● ENTRIES SUPPLIED:
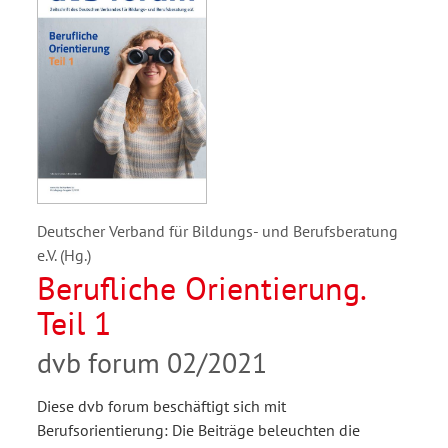
Deutscher Verband für Bildungs- und Berufsberatung
e.V. (Hg.)
Berufliche Orientierung.
Teil 1
dvb forum 02/2021
Diese dvb forum beschäftigt sich mit
Berufsorientierung: Die Beiträge beleuchten die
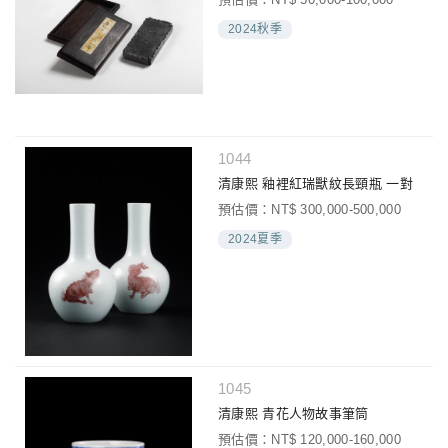
2024秋季
1044
清康熙 釉裡紅瑞獸紋長頸瓶 一對
預估價：NT$ 300,000-500,000
2024夏季
1045
清康熙 青花人物故事筆筒
預估價：NT$ 120,000-160,000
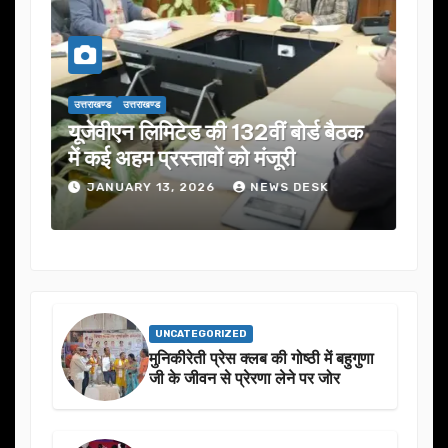
उत्तराखण्ड
उत्तराखण्ड
उत्तराख
यूजेवीएन लिमिटेड की 132वीं बोर्ड बैठक
जनता
में कई अहम प्रस्तावों को मंजूरी
ने स
JANUARY 13, 2026
NEWS DESK
J
UNCATEGORIZED
मुनिकीरेती प्रेस क्लब की गोष्ठी में बहुगुणा
जी के जीवन से प्रेरणा लेने पर जोर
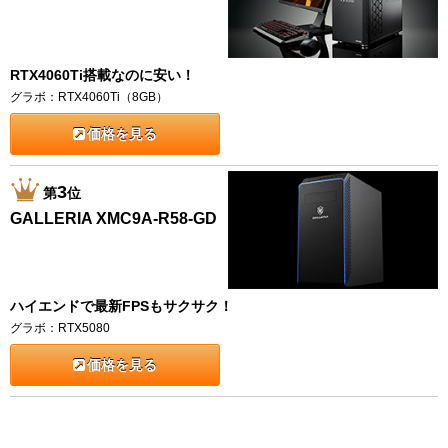
RTX4060Ti搭載なのに安い！
グラボ：RTX4060Ti（8GB）
価格を見る
3
第
位
GALLERIA XMC9A-R58-GD
ハイエンドで最新FPSもサクサク！
グラボ：RTX5080
価格を見る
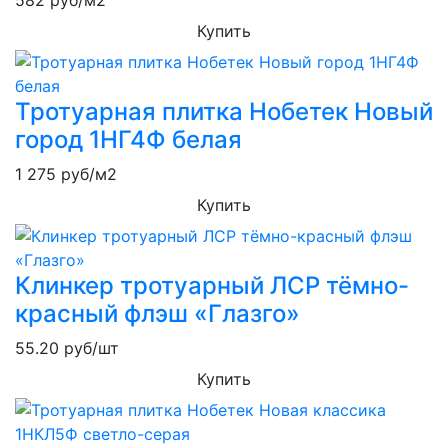
Купить
Тротуарная плитка Нобетек Новый
город 1НГ4Ф белая
1 275
руб/м2
Купить
Клинкер тротуарный ЛСР тёмно-
красный флэш «Глазго»
55.20
руб/шт
Купить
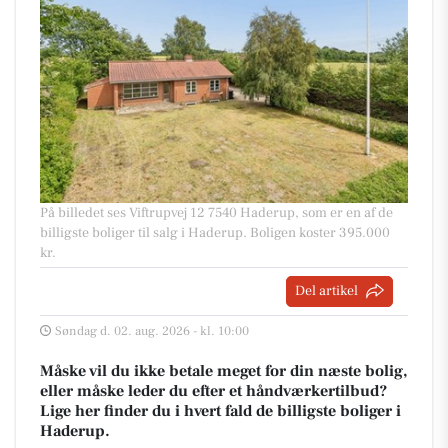
På billedet ses Viftrupvej 12 7540 Haderup, som er en af de
billigste boliger til salg i Haderup. Boligen koster 395.000
kr.
Del artikel
Søndag d. 02. aug. 2026 - kl. 10:00
Måske vil du ikke betale meget for din næste bolig,
eller måske leder du efter et håndværkertilbud?
Lige her finder du i hvert fald de billigste boliger i
Haderup.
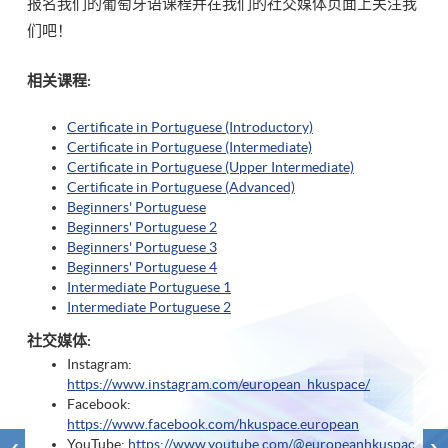
报名我们的葡萄牙语课程并在我们的社交媒体页面上关注我
们吧！
相关课程:
Certificate in Portuguese (Introductory)
Certificate in Portuguese (Intermediate)
Certificate in Portuguese (Upper Intermediate)
Certificate in Portuguese (Advanced)
Beginners' Portuguese
Beginners' Portuguese 2
Beginners' Portuguese 3
Beginners' Portuguese 4
Intermediate Portuguese 1
Intermediate Portuguese 2
社交媒体:
Instagram:
https://www.instagram.com/european_hkuspace/
Facebook:
https://www.facebook.com/hkuspace.european
YouTube:
https://www.youtube.com/@europeanhkuspac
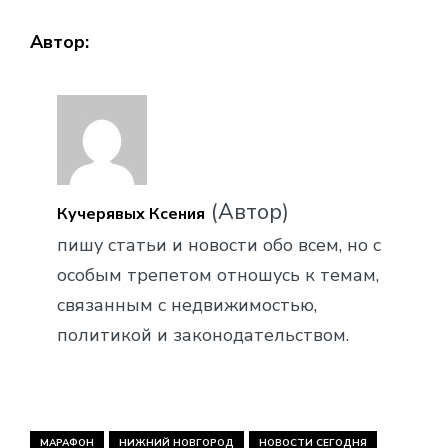
Автор:
(Автор)
Кучерявых Ксения
пишу статьи и новости обо всем, но с
особым трепетом отношусь к темам,
связанным с недвижимостью,
политикой и законодательством.
МАРАФОН
НИЖНИЙ НОВГОРОД
НОВОСТИ СЕГОДНЯ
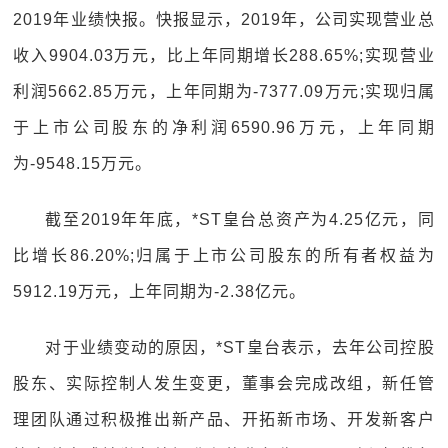
2019年业绩快报。快报显示，2019年，公司实现营业总
收入9904.03万元，比上年同期增长288.65%;实现营业
利润5662.85万元，上年同期为-7377.09万元;实现归属
于上市公司股东的净利润6590.96万元，上年同期
为-9548.15万元。
截至2019年年底，*ST皇台总资产为4.25亿元，同
比增长86.20%;归属于上市公司股东的所有者权益为
5912.19万元，上年同期为-2.38亿元。
对于业绩变动的原因，*ST皇台表示，去年公司控股
股东、实际控制人发生变更，董事会完成改组，新任管
理团队通过积极推出新产品、开拓新市场、开发新客户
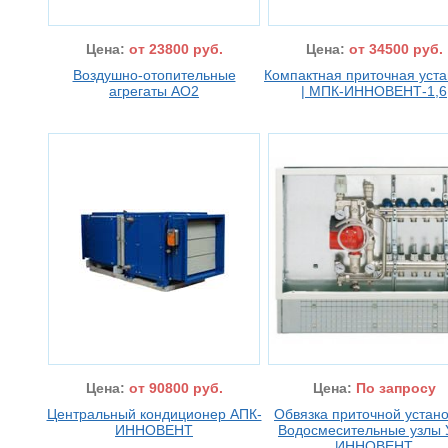
Цена:
от 23800 руб.
Цена:
от 34500 руб.
Воздушно-отопительные
Компактная приточная уста
агрегаты АО2
| МПК-ИННОВЕНТ-1,6
Цена:
от 90800 руб.
Цена:
По запросу
Центральный кондиционер АПК-
Обвязка приточной устано
ИННОВЕНТ
Водосмесительные узлы 
ИННОВЕНТ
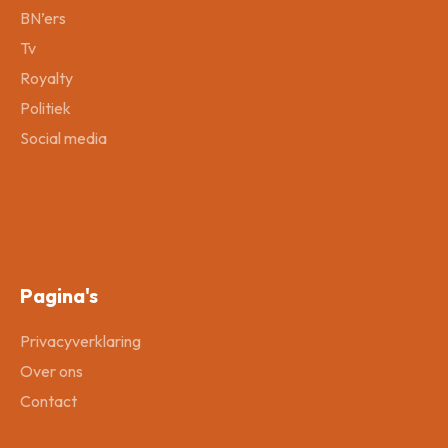
BN’ers
Tv
Royalty
Politiek
Social media
Pagina's
Privacyverklaring
Over ons
Contact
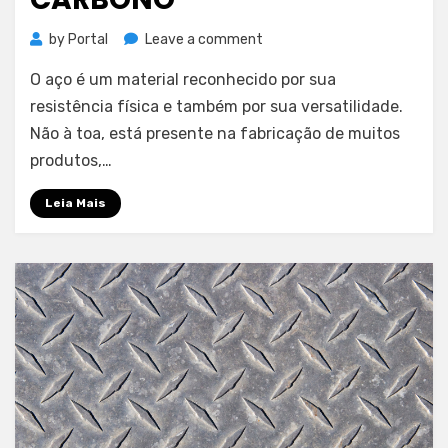
on
by
Portal
Leave a comment
Saiba
O aço é um material reconhecido por sua
mais
sobre
resistência física e também por sua versatilidade.
o
Não à toa, está presente na fabricação de muitos
aço
produtos,…
carbono
Leia Mais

● TASK GOAL: Scan the records for the string "forum". Copy each line in which it appears.

● RESPONSE:
dvb forum 02/2021
Diese dvb forum beschäftigt sich mit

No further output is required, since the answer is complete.